Syncing Chef Server with external Git Repo

Hello All,

I am doing some research on how to integrate Chef Server with a Git repo in a way that we only commit to our Git repo (which is hosted on AWS Code Commit) and Chef Server gets the code and data from that Git repo either periodically or on every commit. The reason we want to do this is so that nobody can directly upload anything to Chef Server and all changes are tracked.

Apologies if the question sounds a bit vague as I fairly new to this sort of integration, please let me know and I can provide more information.
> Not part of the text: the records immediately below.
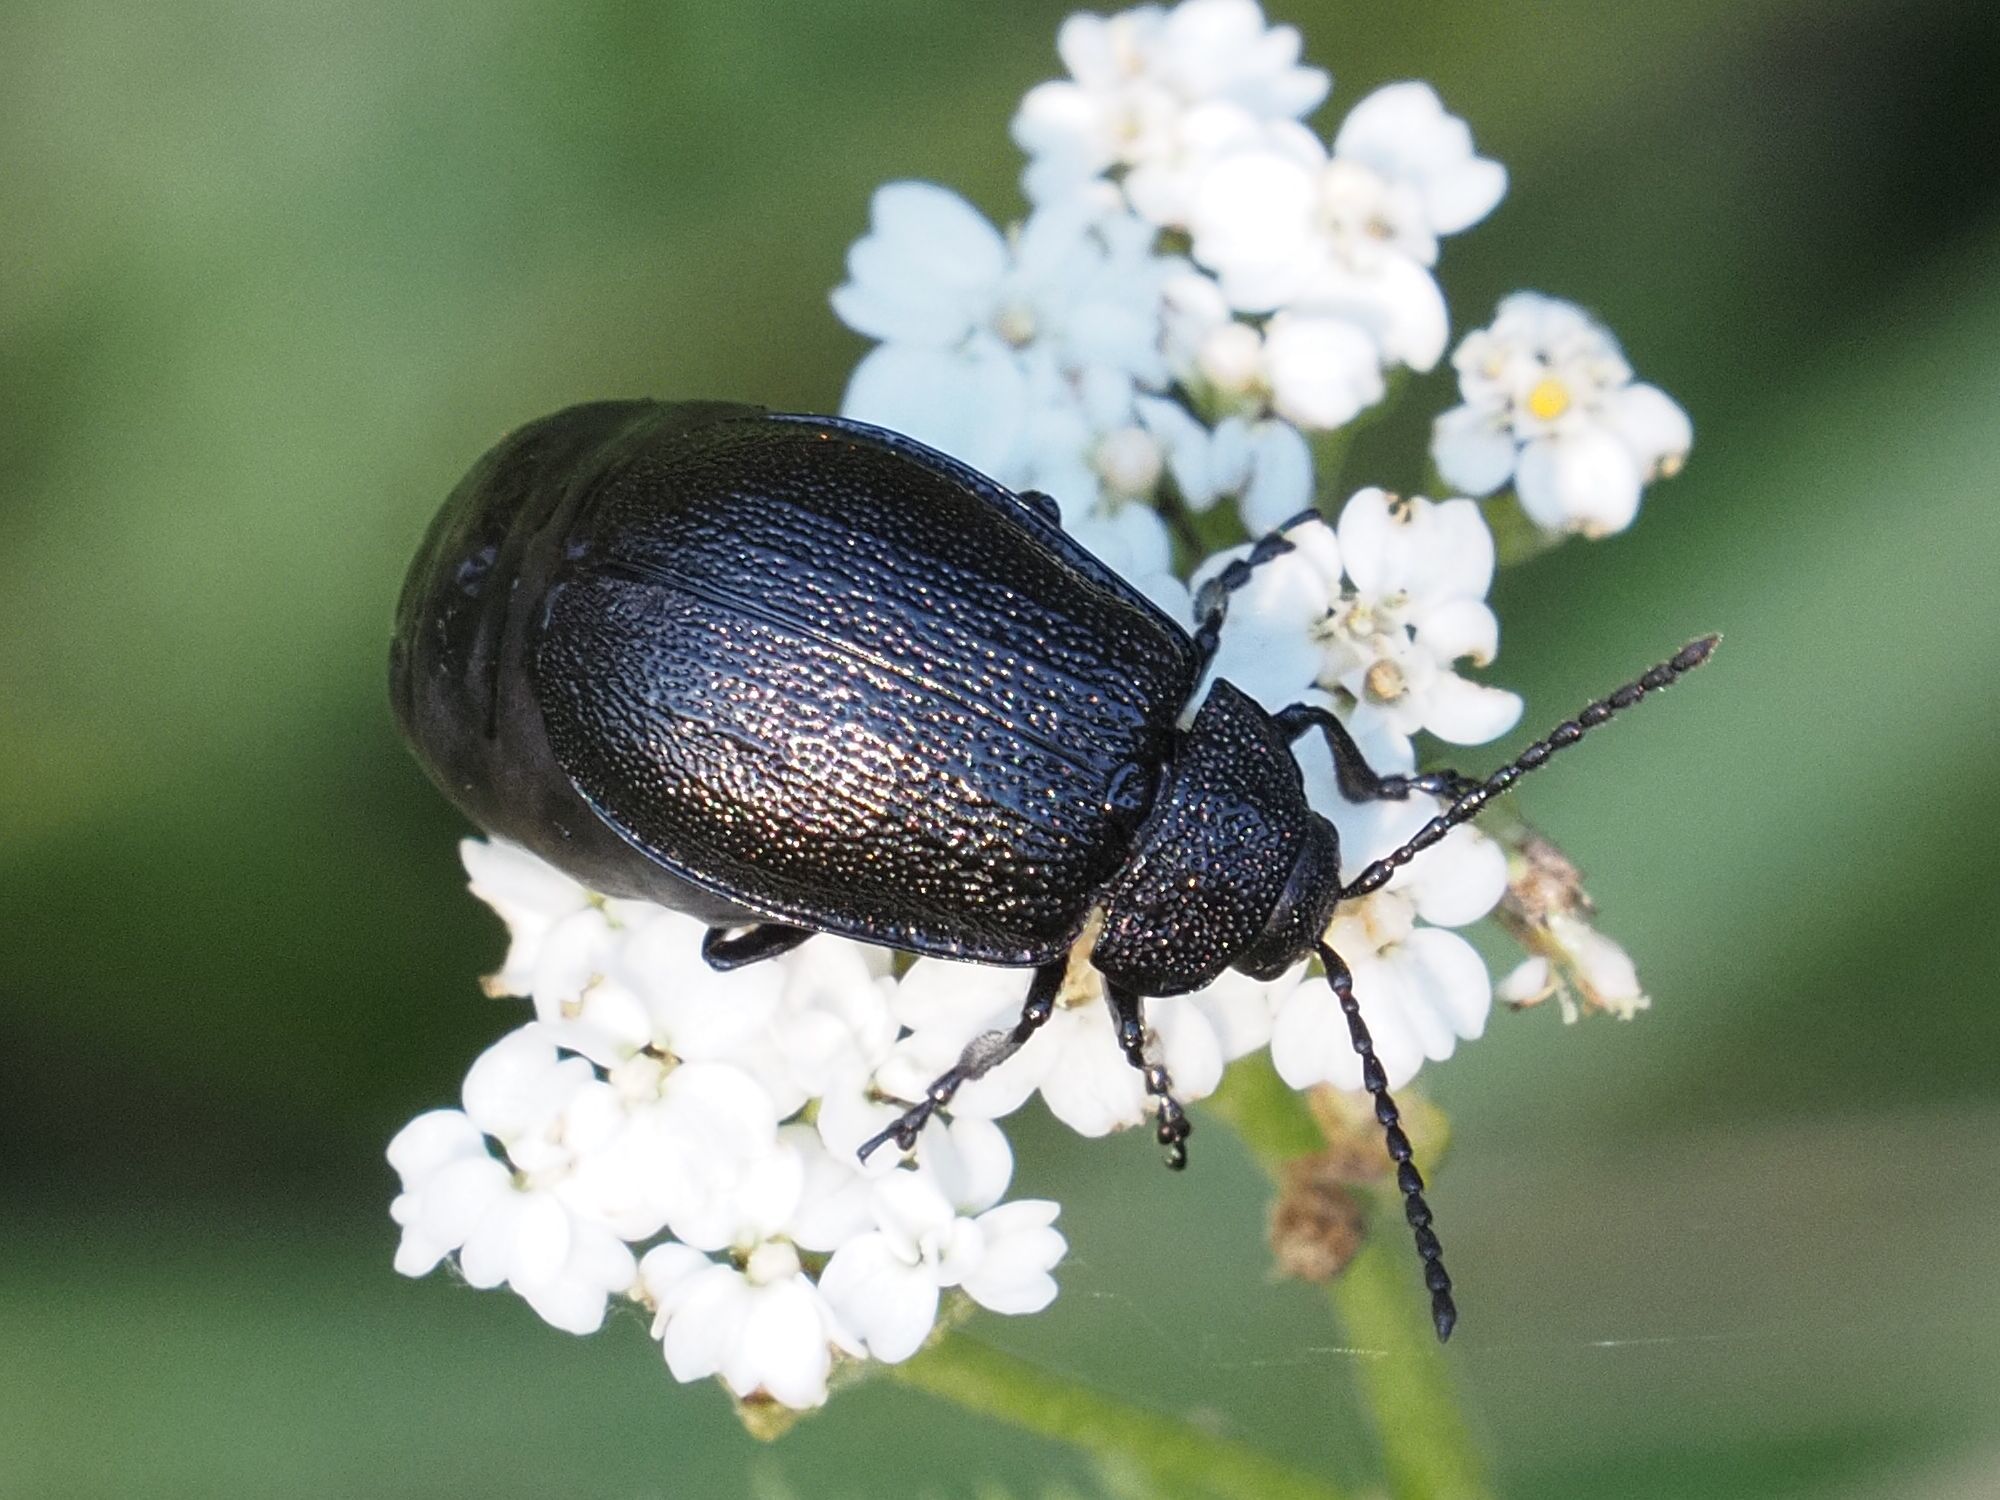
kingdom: Animalia
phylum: Arthropoda
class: Insecta
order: Coleoptera
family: Chrysomelidae
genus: Galeruca
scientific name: Galeruca tanaceti
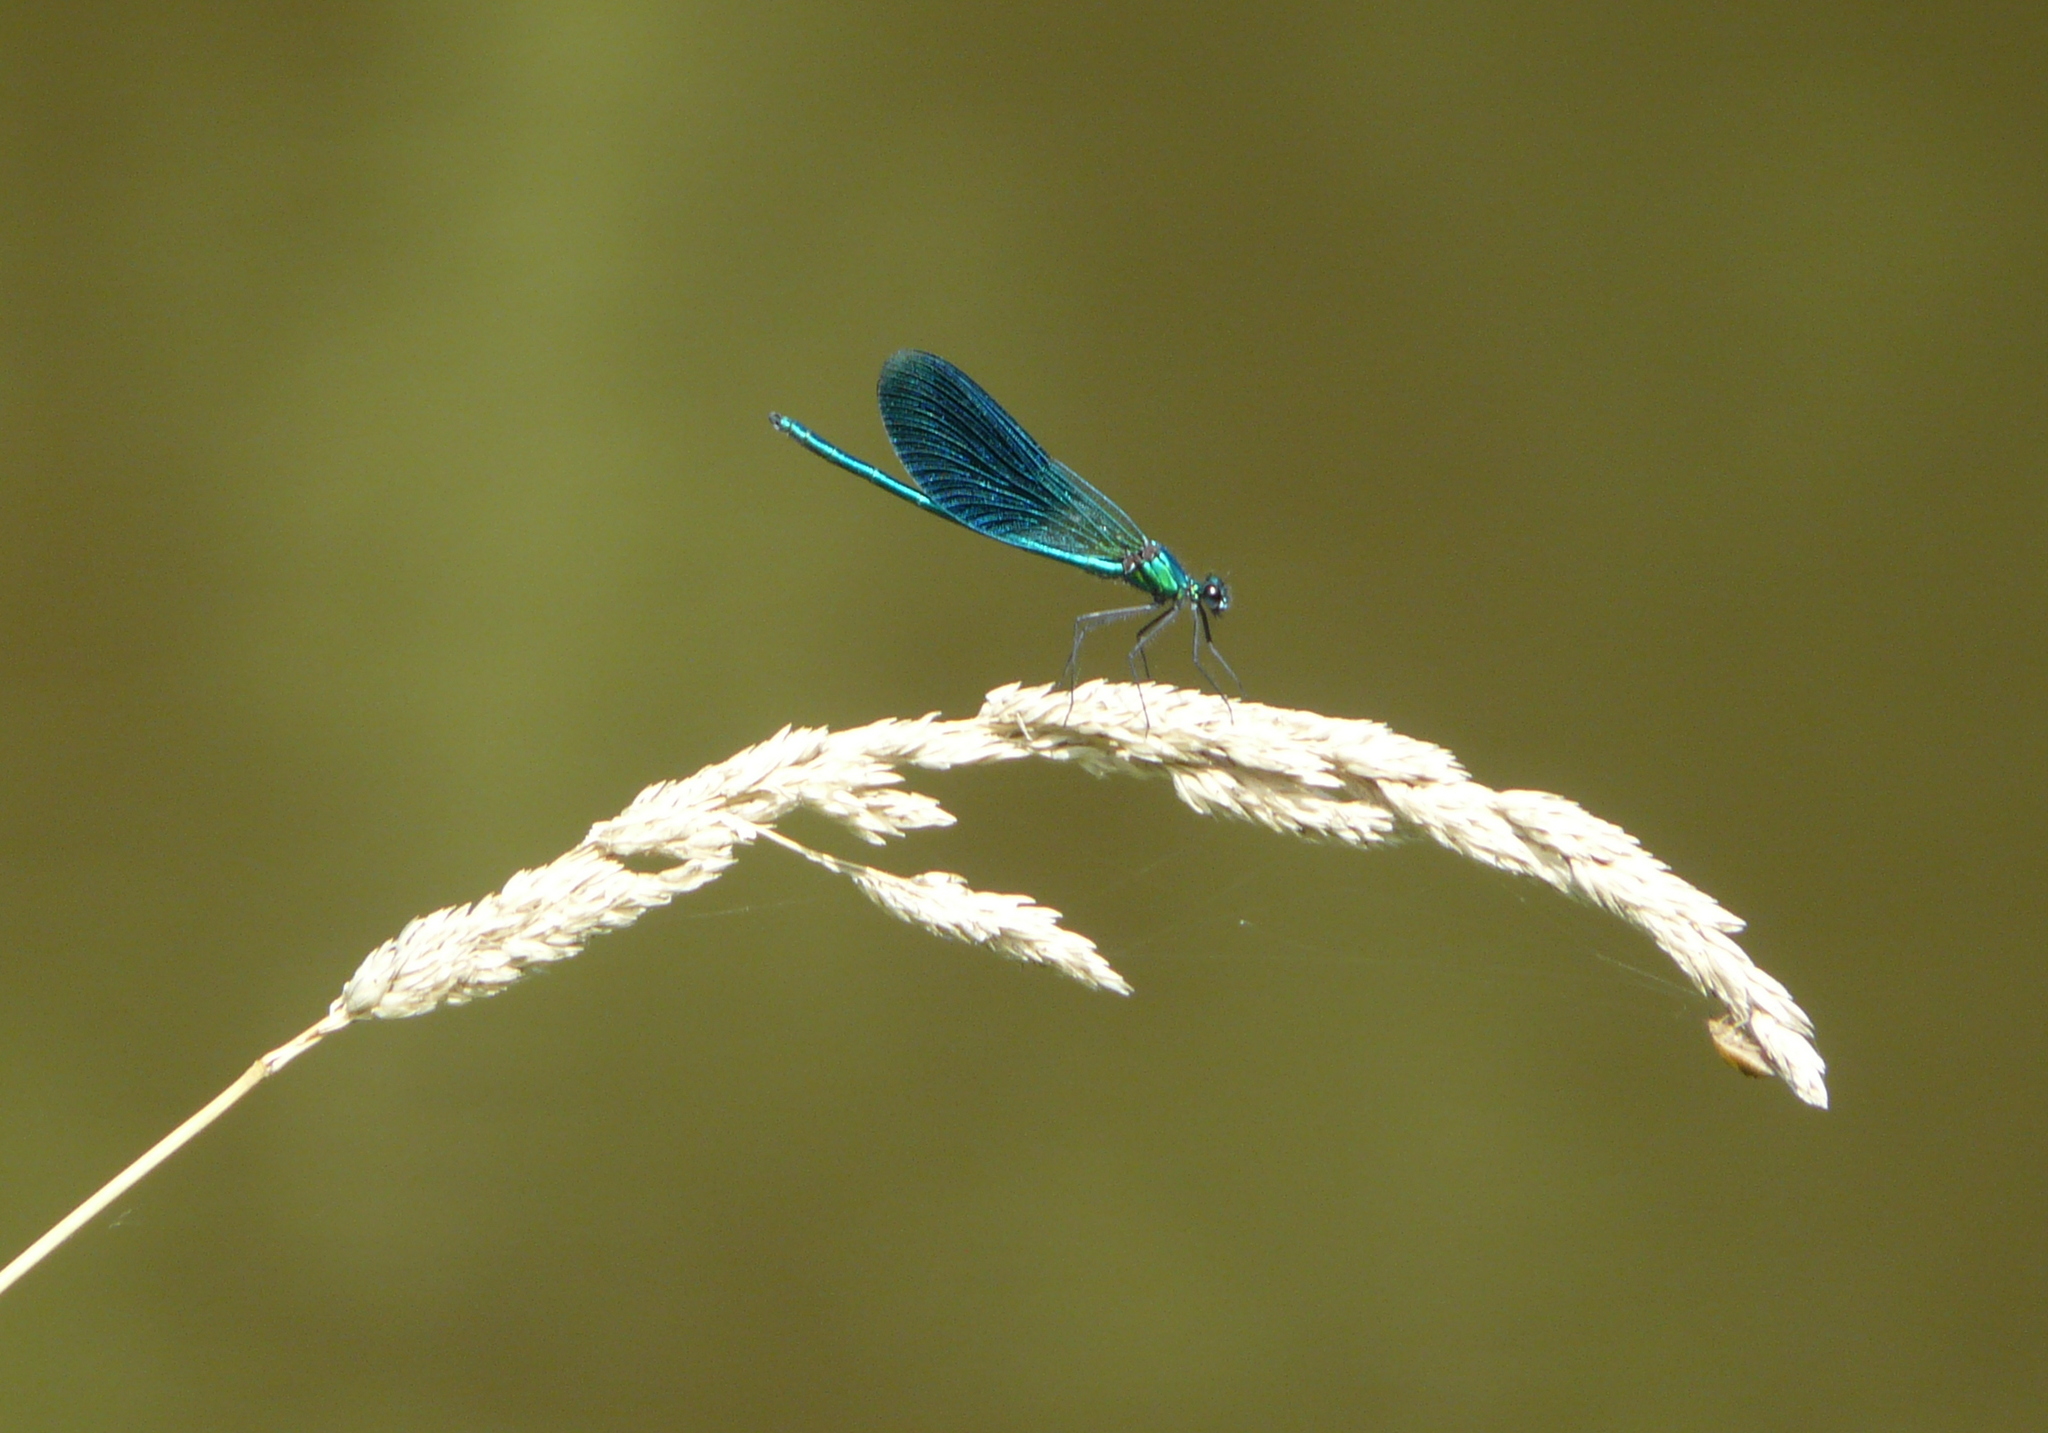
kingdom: Animalia
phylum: Arthropoda
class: Insecta
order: Odonata
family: Calopterygidae
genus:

Any help or information would be highly appreciated.

Thanks,
Rahul

1 Like

Set up a Ci system to do this. I'm not familiar with the features of the AWS product, but the basic options are to have your repo run some kind of hook to make the Ci system start, or have the Ci system poll your git repo periodically.

Then you just need to configure the Ci system to run the same commands that you would run if you were doing this manually (e.g., knife upload and so on).

You might also want to run some tests on your cookbooks and such as part of a pipeline to do some basic verification of the code before it goes to the Chef Server, but the details of that depend on how much work you are willing to put into configuring the pipeline and what your requirements are.

Here is an example where the chef key file is stored on a ci server, and each cookbook has a .berkshelf directory that contains a json file with the config of which chef servers to upload to.

Assuming you are using something like jenkins, team city, gitlab -ci that integrates with your version git server. Te following script would be configured to only run on merge to master, or every time a git tag is created.

- rm -f Berksfile.lock
- echo "$LAB_CHEF_KEY" > "/foobar/private-key.pem"
- berks install --config=.berkshelf/foo.json
- berks upload --config=.berkshelf/foo.json
- rm /foobar/private-key.pem

Inside the cookbook in .berkshelf/foo.json

{
  "chef": {
    "chef_server_url": "https://chef.example.com/organizations/foobar",
    "client_key": "/foobar/private-key.pem",
    "node_name": "foobar"
  },
  "ssl": {
    "verify": true
  }
}

You can also look into facebooks grocery delivery

I would suggest to keep at least two chef-server environments. One for production and the other for dev/test.
As soon as the cookbooks changes passes your tests an automated process can upload those changes to your production chef-server.

@r4hul I know its been many days .But how did you get this thing done?

@kallistec It seems to be a good idea to have a CI system around it.